# [Extract]
06
October
2006
|
01:02 PM
America/Los_Angeles

Rumor Mill: Google to buy YouTube for $1.6bn?


Google is in the final stages of talks to buy YouTube for about $1.6 billion, according to inside sources. The deal was first reported by Michael Arrington on TechCrunch as "completely unsubstantiated rumor" but moments ago The Wall Street Journal confirmed that the talks are real.

The Journal's Kevin Delaney reports:


Google Inc. is in talks to acquire popular video-sharing site YouTube Inc. for roughly $1.6 billion, according to a person familiar with the matter. The discussions are still at a sensitive stage and could well break off, this person says.


Arrington said early this morning that:


A quick phone call to a VC confirmed that the rumor is circulating (he also confirmed the price), but that is far from confirmation that this deal is happening. I’m digging for more but the source on this one is very good.

We know that YouTube has had informal talks with a number of companies about acquisition in the $1.5 - $2 billion range. And I suspect Google won’t be daunted by the prospect of dealing with a ton of pissed off copyright holders.

Based on experience with these sort of rumors, I’d put this at 40% likely to be at least partially true.

# [Extracted information]
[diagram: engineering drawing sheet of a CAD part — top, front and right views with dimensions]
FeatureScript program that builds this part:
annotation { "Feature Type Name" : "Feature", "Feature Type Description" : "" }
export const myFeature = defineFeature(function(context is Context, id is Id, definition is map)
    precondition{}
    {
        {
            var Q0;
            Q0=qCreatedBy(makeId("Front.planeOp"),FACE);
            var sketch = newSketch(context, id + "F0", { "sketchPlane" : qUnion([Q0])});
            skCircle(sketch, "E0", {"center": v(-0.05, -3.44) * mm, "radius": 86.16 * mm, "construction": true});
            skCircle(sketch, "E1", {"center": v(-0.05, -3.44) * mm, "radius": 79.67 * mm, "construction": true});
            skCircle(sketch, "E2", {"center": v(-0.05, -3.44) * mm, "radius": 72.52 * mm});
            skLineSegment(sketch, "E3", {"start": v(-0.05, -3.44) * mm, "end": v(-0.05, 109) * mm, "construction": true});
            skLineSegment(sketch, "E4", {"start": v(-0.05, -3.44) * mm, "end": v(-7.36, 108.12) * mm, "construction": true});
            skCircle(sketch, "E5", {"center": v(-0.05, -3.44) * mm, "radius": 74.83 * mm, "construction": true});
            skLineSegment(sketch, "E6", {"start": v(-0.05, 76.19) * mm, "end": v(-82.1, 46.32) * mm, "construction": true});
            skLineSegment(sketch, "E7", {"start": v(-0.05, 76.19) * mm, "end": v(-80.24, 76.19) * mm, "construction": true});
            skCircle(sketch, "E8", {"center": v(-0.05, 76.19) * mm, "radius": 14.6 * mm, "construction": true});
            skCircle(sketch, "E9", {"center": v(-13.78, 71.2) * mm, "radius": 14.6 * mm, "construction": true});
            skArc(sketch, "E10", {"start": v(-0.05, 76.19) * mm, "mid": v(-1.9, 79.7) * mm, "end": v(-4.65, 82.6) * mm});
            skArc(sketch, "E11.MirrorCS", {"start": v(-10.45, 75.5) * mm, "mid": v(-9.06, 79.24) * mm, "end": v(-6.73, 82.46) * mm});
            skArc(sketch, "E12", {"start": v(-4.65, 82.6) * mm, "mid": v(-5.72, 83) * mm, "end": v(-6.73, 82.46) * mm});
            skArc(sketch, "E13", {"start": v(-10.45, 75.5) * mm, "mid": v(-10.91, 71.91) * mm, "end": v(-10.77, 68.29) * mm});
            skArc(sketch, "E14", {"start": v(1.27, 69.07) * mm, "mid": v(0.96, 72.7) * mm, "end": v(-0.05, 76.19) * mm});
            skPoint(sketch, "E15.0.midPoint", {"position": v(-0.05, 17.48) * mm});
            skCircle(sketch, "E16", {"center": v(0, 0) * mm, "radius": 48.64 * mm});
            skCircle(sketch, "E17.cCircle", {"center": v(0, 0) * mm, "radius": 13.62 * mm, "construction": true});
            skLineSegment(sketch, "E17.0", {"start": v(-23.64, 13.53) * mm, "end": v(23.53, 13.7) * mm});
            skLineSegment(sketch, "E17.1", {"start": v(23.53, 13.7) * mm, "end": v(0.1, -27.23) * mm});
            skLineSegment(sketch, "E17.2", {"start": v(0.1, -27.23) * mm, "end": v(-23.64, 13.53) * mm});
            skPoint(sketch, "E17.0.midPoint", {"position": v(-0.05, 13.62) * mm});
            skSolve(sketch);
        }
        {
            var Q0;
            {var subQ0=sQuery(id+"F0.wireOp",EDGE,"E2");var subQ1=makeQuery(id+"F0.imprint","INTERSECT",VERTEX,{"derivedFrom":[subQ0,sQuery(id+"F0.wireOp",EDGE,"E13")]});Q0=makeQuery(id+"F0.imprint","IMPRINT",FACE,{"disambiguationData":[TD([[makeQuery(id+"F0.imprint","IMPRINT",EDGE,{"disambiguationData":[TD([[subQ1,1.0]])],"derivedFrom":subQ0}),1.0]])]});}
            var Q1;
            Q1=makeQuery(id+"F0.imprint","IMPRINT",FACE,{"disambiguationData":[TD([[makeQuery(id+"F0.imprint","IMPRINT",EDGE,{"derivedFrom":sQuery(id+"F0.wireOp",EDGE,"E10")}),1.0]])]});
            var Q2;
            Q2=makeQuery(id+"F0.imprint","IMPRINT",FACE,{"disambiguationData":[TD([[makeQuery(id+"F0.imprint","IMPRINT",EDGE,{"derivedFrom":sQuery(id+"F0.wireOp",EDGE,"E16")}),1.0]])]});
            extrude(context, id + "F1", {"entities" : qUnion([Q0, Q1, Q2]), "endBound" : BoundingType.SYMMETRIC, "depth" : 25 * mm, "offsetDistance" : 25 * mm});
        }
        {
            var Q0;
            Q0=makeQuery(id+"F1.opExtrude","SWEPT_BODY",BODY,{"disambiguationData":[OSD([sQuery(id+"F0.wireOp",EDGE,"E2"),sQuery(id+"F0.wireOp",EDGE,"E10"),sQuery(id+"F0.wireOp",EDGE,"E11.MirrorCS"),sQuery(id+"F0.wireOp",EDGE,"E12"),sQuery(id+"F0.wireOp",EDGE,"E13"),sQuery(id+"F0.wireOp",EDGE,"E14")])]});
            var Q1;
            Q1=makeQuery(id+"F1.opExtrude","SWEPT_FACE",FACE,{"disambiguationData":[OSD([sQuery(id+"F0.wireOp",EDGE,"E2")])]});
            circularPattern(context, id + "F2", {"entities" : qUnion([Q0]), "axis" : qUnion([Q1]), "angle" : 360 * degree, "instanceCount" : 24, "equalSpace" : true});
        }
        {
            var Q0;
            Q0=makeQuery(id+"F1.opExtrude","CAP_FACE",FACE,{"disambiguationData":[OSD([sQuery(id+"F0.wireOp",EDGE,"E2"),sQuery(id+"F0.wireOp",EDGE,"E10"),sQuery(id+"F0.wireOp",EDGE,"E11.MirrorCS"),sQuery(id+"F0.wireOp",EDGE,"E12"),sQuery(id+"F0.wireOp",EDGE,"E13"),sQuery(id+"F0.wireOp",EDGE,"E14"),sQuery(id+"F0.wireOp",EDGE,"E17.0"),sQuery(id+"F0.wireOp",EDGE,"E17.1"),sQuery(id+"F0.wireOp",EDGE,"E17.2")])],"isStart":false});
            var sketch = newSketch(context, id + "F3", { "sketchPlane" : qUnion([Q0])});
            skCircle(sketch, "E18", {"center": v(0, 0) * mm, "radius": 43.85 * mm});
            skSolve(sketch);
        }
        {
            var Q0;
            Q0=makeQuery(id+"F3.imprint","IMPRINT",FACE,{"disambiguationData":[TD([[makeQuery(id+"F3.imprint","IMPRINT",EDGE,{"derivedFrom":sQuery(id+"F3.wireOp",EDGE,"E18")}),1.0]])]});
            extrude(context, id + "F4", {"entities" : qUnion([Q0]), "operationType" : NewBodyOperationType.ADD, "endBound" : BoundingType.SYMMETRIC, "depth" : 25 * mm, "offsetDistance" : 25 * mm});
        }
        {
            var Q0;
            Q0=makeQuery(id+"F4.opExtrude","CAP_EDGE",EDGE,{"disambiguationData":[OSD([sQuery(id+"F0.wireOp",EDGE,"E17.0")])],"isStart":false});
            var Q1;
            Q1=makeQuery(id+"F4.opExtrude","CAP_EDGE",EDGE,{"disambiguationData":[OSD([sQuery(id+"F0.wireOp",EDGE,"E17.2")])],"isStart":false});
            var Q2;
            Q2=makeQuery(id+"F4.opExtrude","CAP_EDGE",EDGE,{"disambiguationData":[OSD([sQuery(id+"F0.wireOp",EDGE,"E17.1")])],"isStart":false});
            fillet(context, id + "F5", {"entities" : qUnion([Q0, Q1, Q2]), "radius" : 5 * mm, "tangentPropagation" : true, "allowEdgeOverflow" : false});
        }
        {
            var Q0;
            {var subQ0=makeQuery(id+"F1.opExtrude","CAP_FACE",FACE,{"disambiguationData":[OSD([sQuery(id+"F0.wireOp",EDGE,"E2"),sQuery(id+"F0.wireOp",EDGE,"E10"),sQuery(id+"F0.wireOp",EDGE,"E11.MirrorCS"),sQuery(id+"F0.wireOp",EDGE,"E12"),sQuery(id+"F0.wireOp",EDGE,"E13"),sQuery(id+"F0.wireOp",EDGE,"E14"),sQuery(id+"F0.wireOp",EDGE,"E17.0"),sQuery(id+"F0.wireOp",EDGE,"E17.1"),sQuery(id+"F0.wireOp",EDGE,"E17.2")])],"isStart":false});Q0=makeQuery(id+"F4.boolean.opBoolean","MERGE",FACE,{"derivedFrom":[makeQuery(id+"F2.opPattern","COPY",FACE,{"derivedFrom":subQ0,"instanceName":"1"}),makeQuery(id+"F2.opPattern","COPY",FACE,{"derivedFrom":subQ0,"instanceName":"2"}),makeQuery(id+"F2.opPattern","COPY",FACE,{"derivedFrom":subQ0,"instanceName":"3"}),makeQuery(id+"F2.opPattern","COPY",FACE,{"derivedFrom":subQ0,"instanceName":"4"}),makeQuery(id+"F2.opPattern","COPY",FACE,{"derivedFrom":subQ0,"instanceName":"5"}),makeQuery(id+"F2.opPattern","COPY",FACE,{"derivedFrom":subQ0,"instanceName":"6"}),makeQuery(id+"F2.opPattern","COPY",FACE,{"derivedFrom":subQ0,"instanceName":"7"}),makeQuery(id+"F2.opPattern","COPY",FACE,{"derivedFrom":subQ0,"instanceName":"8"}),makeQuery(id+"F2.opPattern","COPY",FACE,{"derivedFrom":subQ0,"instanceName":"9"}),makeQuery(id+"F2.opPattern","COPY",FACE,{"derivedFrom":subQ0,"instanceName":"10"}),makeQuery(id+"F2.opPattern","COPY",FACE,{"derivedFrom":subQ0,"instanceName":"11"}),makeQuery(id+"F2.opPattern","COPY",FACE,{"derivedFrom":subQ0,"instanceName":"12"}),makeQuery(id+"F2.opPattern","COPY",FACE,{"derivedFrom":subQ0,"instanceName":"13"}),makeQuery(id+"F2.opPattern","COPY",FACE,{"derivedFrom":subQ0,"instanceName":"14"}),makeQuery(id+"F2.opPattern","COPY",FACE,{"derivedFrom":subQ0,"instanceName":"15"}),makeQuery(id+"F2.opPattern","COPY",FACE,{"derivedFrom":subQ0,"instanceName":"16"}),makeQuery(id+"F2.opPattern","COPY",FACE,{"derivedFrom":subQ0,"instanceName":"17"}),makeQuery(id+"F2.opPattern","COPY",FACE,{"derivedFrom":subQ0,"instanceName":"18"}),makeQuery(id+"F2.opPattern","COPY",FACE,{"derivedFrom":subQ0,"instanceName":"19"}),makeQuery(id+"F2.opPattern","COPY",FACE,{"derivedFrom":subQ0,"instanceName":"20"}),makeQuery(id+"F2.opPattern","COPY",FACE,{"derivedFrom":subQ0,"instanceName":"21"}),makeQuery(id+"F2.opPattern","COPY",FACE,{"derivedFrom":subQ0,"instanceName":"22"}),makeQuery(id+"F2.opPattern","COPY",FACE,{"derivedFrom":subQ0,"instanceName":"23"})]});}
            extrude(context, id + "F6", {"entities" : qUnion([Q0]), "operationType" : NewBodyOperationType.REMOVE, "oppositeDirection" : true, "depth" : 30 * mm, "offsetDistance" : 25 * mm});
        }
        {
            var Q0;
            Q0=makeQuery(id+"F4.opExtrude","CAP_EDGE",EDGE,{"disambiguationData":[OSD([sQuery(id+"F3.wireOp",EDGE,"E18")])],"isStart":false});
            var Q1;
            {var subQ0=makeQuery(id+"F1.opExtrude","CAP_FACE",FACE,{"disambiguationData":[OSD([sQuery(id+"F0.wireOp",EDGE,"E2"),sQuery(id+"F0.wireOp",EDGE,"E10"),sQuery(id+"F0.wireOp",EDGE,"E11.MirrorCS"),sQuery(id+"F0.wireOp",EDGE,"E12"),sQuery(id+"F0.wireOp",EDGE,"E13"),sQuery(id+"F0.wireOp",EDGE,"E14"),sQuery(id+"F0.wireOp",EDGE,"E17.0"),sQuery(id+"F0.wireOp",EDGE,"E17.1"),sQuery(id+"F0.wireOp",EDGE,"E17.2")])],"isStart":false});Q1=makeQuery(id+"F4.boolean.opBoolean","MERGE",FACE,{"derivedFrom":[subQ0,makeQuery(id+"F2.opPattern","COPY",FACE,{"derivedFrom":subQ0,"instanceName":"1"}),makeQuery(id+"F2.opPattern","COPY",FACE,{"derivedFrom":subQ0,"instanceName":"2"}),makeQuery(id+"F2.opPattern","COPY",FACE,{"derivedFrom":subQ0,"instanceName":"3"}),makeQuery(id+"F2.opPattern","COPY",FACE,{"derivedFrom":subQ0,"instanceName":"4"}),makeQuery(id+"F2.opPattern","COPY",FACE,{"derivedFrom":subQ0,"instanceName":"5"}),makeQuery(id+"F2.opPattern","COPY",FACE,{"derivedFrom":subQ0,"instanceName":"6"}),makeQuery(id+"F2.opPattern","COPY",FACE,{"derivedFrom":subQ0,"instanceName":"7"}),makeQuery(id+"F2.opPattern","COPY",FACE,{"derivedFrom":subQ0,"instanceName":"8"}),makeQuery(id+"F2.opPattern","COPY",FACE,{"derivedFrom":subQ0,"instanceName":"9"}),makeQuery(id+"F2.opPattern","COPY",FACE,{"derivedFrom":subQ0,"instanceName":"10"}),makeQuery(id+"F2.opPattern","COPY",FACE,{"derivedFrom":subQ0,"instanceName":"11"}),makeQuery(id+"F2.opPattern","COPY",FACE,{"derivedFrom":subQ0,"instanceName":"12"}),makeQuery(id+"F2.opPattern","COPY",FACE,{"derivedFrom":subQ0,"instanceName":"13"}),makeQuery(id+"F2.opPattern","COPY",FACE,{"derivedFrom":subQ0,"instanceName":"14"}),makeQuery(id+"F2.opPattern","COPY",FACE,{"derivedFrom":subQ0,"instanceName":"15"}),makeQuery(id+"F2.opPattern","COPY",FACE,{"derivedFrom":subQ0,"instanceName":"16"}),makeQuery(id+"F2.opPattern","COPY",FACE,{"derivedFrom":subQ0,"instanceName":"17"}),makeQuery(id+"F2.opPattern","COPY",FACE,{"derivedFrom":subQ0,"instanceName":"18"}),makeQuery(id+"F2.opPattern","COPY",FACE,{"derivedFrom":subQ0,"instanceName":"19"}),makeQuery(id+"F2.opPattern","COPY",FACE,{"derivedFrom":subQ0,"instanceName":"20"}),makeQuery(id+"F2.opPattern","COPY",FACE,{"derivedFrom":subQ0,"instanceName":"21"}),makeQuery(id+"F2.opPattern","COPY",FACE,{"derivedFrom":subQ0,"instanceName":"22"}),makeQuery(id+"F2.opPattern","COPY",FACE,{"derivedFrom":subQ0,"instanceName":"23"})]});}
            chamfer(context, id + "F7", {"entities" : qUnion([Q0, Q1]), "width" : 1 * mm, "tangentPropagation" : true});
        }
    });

# [Goal of the exercise]
Name every company or publication mentioned in the article about Google and YouTube. The data comes from a source separate from the article about Google and YouTube.

# [Result of the exercise]
Google, YouTube, TechCrunch, The Wall Street Journal